This experiment was Rutherford's most notable achievement. It not only disproved Thomson's atomic model but also paved the way for such discoveries as the atomic bomb and nuclear power. The atomic model he concluded after the findings of his Gold Foil experiment have yet to be disproven. The following paragraphs will explain the significance of the Gold Foil Experiment as well as how the experiment contradicted Thomson's atomis model.
Rutherford began his experiment with the philosophy of trying "any dam fool experiment" on the chance it might work.1 With this in mind he set out to disprove the current atomic model. In 1909 he and his partner, Geiger, decided Ernest Marsden, a student of the University of Manchester, was ready for a real research project.2 This experiment's apparatus consisted of Polonium in a lead box emitting alpha particles towards a gold foil. The foil was surrounded by a luminescent zinc sulfide screen to detect where the alpha particles went after contacting the gold atoms.
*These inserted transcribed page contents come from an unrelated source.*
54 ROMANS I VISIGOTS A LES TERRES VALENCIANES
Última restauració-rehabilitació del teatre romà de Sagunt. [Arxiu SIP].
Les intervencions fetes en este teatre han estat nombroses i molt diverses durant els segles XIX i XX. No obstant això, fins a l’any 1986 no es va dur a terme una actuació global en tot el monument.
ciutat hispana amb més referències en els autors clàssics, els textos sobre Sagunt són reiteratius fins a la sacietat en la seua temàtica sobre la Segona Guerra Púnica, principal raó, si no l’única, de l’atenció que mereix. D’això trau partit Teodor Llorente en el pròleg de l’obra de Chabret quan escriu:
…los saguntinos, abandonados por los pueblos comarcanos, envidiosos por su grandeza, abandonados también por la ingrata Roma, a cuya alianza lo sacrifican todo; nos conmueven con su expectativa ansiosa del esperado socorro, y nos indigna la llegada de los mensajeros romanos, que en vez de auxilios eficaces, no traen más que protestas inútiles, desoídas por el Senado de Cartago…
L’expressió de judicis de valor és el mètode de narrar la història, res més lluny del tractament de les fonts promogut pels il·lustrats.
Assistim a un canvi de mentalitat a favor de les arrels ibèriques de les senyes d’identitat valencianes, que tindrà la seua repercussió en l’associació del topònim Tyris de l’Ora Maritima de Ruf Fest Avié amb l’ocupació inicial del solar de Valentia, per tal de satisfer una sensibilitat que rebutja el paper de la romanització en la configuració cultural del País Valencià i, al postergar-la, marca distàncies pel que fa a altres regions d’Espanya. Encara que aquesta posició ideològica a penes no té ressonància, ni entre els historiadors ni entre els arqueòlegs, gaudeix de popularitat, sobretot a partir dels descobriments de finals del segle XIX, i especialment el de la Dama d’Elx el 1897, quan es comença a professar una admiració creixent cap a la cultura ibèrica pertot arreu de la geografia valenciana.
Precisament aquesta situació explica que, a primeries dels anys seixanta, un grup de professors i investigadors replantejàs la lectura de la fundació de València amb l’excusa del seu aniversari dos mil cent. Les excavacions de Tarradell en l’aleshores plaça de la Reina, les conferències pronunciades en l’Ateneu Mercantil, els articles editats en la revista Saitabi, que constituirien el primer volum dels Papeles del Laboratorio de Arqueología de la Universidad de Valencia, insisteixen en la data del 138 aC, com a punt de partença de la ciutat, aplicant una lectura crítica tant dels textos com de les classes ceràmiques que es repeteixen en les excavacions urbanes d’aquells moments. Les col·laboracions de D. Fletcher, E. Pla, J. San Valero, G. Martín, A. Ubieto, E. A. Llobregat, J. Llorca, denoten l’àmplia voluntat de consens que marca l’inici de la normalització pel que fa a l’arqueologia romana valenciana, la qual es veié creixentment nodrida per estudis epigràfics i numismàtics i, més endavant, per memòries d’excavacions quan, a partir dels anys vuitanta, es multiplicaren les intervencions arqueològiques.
Because of Thomson's atomic model this experiment did not seem worthwhile for it predicted all the alpha particles would go straight through the foil. Despite however unlikely it may have seemed for the alpha particles to bounce off the gold atoms, they did. Leaving Rutherford to say, "It was almost as incredible as if you fired a fifteen-inch shell at a piece of tissue paper and it came back and hit you." Soon he came up with a new atomic model based on the results of this experiment. Nevertheless his findings and the new atomic model was mainly ignored by the scientific community at the time.
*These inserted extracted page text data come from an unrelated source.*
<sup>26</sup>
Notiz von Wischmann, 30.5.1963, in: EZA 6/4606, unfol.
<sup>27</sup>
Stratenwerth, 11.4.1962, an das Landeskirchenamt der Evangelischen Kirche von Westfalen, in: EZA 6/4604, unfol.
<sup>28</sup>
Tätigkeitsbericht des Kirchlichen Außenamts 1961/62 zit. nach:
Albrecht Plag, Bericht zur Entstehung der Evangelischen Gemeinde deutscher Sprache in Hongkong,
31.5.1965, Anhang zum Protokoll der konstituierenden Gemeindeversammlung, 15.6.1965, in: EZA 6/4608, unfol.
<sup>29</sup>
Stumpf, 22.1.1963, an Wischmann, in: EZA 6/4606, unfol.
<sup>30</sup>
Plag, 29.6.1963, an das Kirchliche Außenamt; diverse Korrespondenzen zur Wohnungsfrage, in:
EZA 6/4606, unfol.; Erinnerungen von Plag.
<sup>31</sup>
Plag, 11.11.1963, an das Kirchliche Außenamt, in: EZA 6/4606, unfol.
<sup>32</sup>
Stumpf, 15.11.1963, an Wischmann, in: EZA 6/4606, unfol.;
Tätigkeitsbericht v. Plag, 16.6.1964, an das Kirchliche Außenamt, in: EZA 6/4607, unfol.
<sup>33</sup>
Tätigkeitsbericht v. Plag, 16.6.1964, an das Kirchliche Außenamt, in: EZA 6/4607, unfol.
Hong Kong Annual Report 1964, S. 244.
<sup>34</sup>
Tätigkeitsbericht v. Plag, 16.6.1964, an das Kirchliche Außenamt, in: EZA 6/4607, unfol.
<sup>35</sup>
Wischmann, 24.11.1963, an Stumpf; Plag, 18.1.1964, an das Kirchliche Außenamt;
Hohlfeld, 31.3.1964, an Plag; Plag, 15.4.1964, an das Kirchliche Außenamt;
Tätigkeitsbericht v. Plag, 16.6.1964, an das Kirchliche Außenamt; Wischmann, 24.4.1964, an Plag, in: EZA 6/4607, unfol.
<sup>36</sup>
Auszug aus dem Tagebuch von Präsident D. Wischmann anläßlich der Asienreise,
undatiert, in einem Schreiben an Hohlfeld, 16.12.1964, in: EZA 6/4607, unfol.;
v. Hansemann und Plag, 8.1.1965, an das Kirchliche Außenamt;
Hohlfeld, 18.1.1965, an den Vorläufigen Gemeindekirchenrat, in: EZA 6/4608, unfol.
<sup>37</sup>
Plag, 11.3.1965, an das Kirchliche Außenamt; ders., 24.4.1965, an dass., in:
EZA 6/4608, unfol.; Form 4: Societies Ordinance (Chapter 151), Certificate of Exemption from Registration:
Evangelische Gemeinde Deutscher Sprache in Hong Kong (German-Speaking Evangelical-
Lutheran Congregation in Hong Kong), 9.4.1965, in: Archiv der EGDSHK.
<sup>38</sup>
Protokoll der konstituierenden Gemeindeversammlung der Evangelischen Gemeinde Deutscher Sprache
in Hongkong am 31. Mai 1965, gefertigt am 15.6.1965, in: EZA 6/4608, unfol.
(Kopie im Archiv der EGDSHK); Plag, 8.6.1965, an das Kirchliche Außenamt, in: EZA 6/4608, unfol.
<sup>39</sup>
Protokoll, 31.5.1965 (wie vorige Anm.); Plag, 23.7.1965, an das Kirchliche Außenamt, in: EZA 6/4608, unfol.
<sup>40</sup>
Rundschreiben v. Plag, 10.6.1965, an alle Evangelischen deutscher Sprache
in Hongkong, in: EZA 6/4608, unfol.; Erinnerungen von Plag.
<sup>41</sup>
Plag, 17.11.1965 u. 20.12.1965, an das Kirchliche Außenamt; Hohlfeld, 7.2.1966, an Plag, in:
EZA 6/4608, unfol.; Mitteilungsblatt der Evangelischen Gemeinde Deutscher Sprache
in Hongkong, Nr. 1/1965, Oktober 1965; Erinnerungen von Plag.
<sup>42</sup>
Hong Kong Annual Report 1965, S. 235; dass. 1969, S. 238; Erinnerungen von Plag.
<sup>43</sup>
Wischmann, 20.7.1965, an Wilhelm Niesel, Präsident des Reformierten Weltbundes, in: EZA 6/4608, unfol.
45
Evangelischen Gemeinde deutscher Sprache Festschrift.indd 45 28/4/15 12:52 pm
In spite of the views of other scientists, Rutherford's 1911 atomic model was backed by scientific proof of his Gold Foil Experiment. When he approched the experiment he respected and agreed with J.J. Thomson's, his friend and mentor, atomic theory. This theory proposed that the electrons where evenly distributed throughout an atom. Since an alpha paritcle is 8,000 times as heavy as an electron, one electron could not deflect an alpha particle at an obtuse angle. Applying Thomson's model, a passing particle could not hit more than one elctron at a time; therefore, all of the alpha particles should have passed straight through the gold foil. This was not the case - a notable few alpha particles reflected of the gold atoms back towards the polonium. Hence the mass of an atom must be condessed in consentrated core. Otherwise the mass of the alpha particles would be greated than any part of an atom they hit. As Rutherford put it:
"The alpha projectile changed course in a
single encounter with a target atom. But
for this to occur, the forces of electrical
repulsion had to be concentrated in a region
of 10-13cm whereas the atom was known to
measure 10-8cm."
He went on to say that this meant most of the atom was empty space with a small dense core. Rutherford pondered for much time before anouncing in 1911 that he had made a new atomic model-this one with a condensed core (which he named the "nucleus") and electrons orbitting this core. As stated earlier, this new atomic model was not opposed but originally ignored by most of the scientific community.
Rutherford's experiment shows how scientists must never just accept the current theroies and models but rather they must constently be put to new tests and experiments. Rutherford was truly one of the most successful scientists of his time and yet his most renowned experiment was done expecting no profound results. Currently, chemists are still realizing the uses for atomic energy thanks to early findings from scientists such as Rutherford.